East London seems an unlikely place for political drama and violence. It is a small port, a holiday town with many elderly widows who give the voting list a sixty-forty ipreponderance of women to men. There is exactly the same preponderance of English to Afrikaans speakers, for reasons that go back to history. When the English and some Germans settled the eastern Cape in the early nineteenth century their evangelical missionaries, backed by the Cape Town Government, prosecuted the Afrikaners for ill-treating the blacks or trying to keep them as house slaves. It was from here that the Boers started their great trek northwards. Even today, the area is no back-water. 'It has one of the highest concentrations of black people in the country,' Mr Woods told me, 'and has always produced a lot of political leaders: Sobukwe, Mandela, Biko and even Vorster, He told me once: "We used to take your newspaper when I was a boy. I didn't like it then and I don't like it now"! Probably only a fifth of the Daily Dispatch's white readers agree with its editorial line which does, on the other hand, please the blacks who make up 55 per cent of the readership. This may explain why for the first time in 105 years the Dispatch has overtaken its rival paper in Port Elizabeth, which is a much bigger 'city.

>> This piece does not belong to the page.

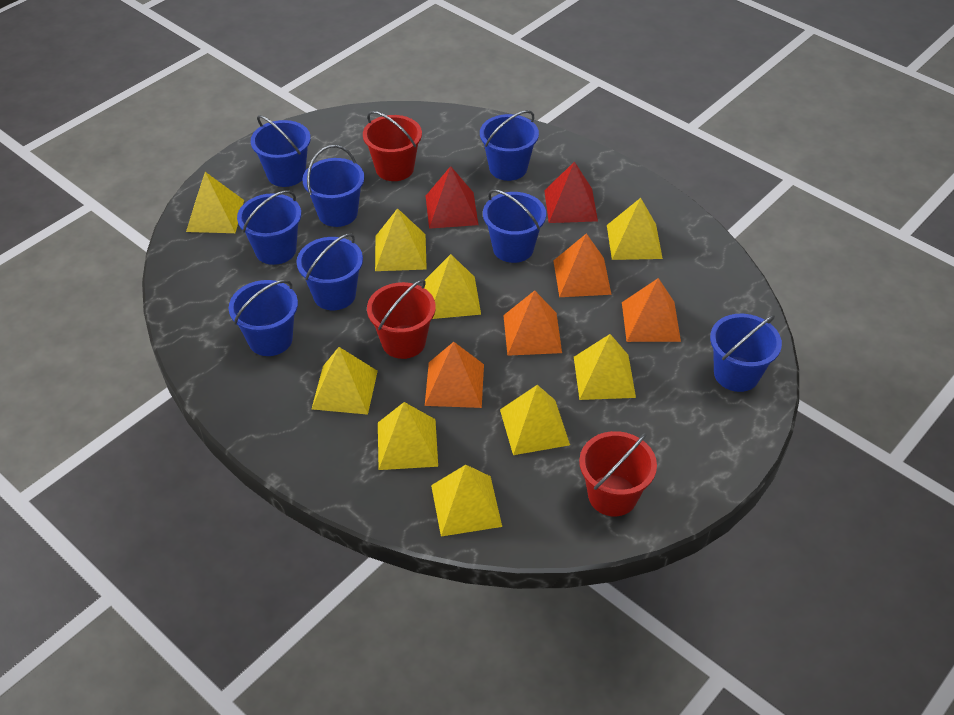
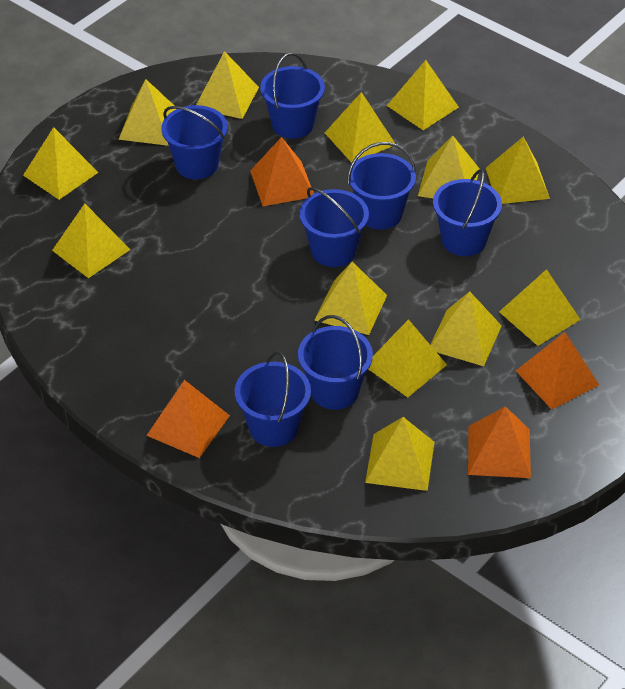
blue bucket: [229,280,298,356] [237,190,301,265] [251,115,311,187] [296,233,363,310] [302,145,364,227] [480,110,539,181] [483,189,546,263] [710,314,782,392] = 8 -> [161,105,227,179] [235,351,311,447] [260,53,325,139] [298,315,373,410] [299,187,369,267] [347,142,416,230] [433,169,502,256] = 7
red bucket: [363,111,422,181] [367,279,436,359] [579,431,657,516] = 3 -> none = 0
red pyramid: [426,166,478,229] [544,161,598,223] = 2 -> none = 0
yellow pyramid: [186,172,244,233] [312,347,378,415] [375,208,427,271] [378,402,438,470] [424,254,481,319] [431,465,502,537] [500,385,570,455] [574,334,636,400] [607,198,663,260] = 9 -> [23,127,99,200] [52,204,131,278] [118,79,176,146] [196,51,259,119] [314,262,387,335] [325,92,395,163] [365,417,435,491] [368,319,447,398] [387,60,459,130] [418,136,480,198] [430,291,502,366] [486,137,550,204] [499,269,580,346] = 13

As Woods acknowledges, Biko was not well known to the black masses in townships such as Soweto, although his 'black consciousness' theory may have appealed to political activists, and although Biko was well known to all his fellow Xhosas in this part of the eastern Cape, it was not from here that the outcry broke over his curious death in custody. This was due to the great prestige and eloquence of Woods who could voice his rage and grief over the death of his friend through the Rand Daily Mail, South Africa's leading newspaper, and thus through the world's press.

The ruling National Party, even those of its members who are upset by the Biko affair, believe that the outcry is out of proportion, and greatly resent the reproofs of the outside world. Thus, paradoxically, the Biko affair, coming on top of the threat of sanctions, has served only to rouse the Afrikaners to greater elation and patriotism as I observed at a meeting here, at which the faithful had gathered to hear a speech from P. W. Botha, the Minister of Defence. They rose to their feet and cheered as Botha entered the hall, then rose once again as he and the other dignitaries on the platform received gifts of flowers from ladies in long gowns. The first speaker of the evening, Hendrik Coester, is National Party can' didate for King William's Town, where Biko was born and buried, but he did not spare any sorrow for the dead. On the contrary, Mr Coetser went out of his way to denounce 'those agitators who build up the death of one man in South Africa to mean more than a million brutal deaths in the rest of the world'. He went on: 'We should not be misled by sanctimonious articles in the press . . Terrorists are not only people who carry a gun or a bomb. Some of them are people who only carry a writing pen and have the same objective . . . If my country is in danger and my life is at stake, then I will ban and be damned, I will detain and be damned, but I will save the nation all costs . . . Mr Jimmy Kruger, we are right behind you'.

The Biko affair and the general election, when seen from this part of the eastern cape, seem strangely like a repeat of that ancient quarrel that came to a head in 1837. Then the white evangelicals and their powerful friends overseas came to defend the blacks from the cruel Boers and to offer them the delights of hymn-singing, monogamy, total abstention and salvation. Now a new breed of white evangelicals with even more powerful friends abroad has come to defend the blacks from the cruel Boers and to offer them the delights of 'black consciousness', parliamentary democracy, membership of the United Nations and liberation. One wonders whether the Xhosas will take to liberation, United Nations style, any more than they took to salvation.